Kita sepakat tabloid Obor Rakyat dan sejenisnya adalah perusak anyaman demokrasi. Alih-alih sebagai obor pembunuh kegelapan, sebaliknya tabloid ini menggelapkan segala cita-cita dan budaya perilaku politik luhur yang tengah dirajut bangsa ini dengan susah payahnya. Karena itu, pemerintah dan aparat perlu segera menyelamatkan persepsi rakyat tentang masa depan demokrasi dan pilpres yang beradab dengan mengusut dan menguak secara serius dan tuntas serta menghukum aktor-aktor yang bersembunyi di balik peredaran tabloid ini.

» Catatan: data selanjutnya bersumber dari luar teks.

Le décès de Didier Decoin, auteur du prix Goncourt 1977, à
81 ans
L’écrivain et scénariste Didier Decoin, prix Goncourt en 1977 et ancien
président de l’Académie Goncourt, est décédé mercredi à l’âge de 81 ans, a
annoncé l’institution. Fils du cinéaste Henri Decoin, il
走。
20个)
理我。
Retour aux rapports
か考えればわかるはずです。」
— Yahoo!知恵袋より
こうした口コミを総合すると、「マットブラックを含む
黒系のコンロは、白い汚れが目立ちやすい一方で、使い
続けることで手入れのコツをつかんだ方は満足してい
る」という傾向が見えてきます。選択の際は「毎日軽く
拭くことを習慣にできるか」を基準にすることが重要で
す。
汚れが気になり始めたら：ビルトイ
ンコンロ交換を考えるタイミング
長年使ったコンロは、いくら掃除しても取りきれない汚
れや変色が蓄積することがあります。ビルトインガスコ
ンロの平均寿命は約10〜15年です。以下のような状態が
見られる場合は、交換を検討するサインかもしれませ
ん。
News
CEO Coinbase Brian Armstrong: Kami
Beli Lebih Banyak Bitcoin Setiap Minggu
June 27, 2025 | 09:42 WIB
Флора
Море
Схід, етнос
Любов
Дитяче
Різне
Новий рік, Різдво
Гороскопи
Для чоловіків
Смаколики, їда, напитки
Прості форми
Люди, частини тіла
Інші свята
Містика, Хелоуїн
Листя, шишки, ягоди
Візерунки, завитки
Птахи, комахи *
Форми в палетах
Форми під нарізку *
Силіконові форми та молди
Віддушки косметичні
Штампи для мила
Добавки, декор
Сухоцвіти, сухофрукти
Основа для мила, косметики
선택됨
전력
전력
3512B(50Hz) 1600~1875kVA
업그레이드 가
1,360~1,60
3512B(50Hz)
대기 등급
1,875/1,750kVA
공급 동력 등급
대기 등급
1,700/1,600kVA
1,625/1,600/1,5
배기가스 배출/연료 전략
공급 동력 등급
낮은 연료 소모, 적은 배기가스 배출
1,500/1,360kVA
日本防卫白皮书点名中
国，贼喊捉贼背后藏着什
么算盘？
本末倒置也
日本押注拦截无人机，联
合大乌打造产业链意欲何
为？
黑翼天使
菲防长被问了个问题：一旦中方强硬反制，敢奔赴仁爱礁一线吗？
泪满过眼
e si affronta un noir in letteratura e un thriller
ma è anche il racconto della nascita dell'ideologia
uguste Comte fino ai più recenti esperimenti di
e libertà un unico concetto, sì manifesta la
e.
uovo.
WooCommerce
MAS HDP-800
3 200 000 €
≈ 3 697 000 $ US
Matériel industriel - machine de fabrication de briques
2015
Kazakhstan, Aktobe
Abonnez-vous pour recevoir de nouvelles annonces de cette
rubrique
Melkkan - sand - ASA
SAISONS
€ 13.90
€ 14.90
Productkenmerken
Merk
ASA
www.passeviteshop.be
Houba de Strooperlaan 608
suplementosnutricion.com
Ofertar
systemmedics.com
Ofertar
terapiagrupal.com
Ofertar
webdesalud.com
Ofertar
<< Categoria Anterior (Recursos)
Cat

Janji aparat Kepolisian untuk menindaklanjuti laporan tim kuasa hukum Jokowi-JK di atas perlu dibuktikan kepada seluruh masyarakat dalam waktu yang sesingkat-singkatnya agar kepastian hukum dan keadilan dapat segera terwujud. Hal ini perlu digarisbawahi mengingat sering kali kasus-kasus yang memiliki sentimen politis-kekuasaan, betapa pun hal tersebut telah mencederai rasa kemanusiaan rakyat/kelompok tertentu, tidak memperoleh respons penanganan yang cepat dari aparat sehingga akhirnya dibiarkan menggantung begitu saja.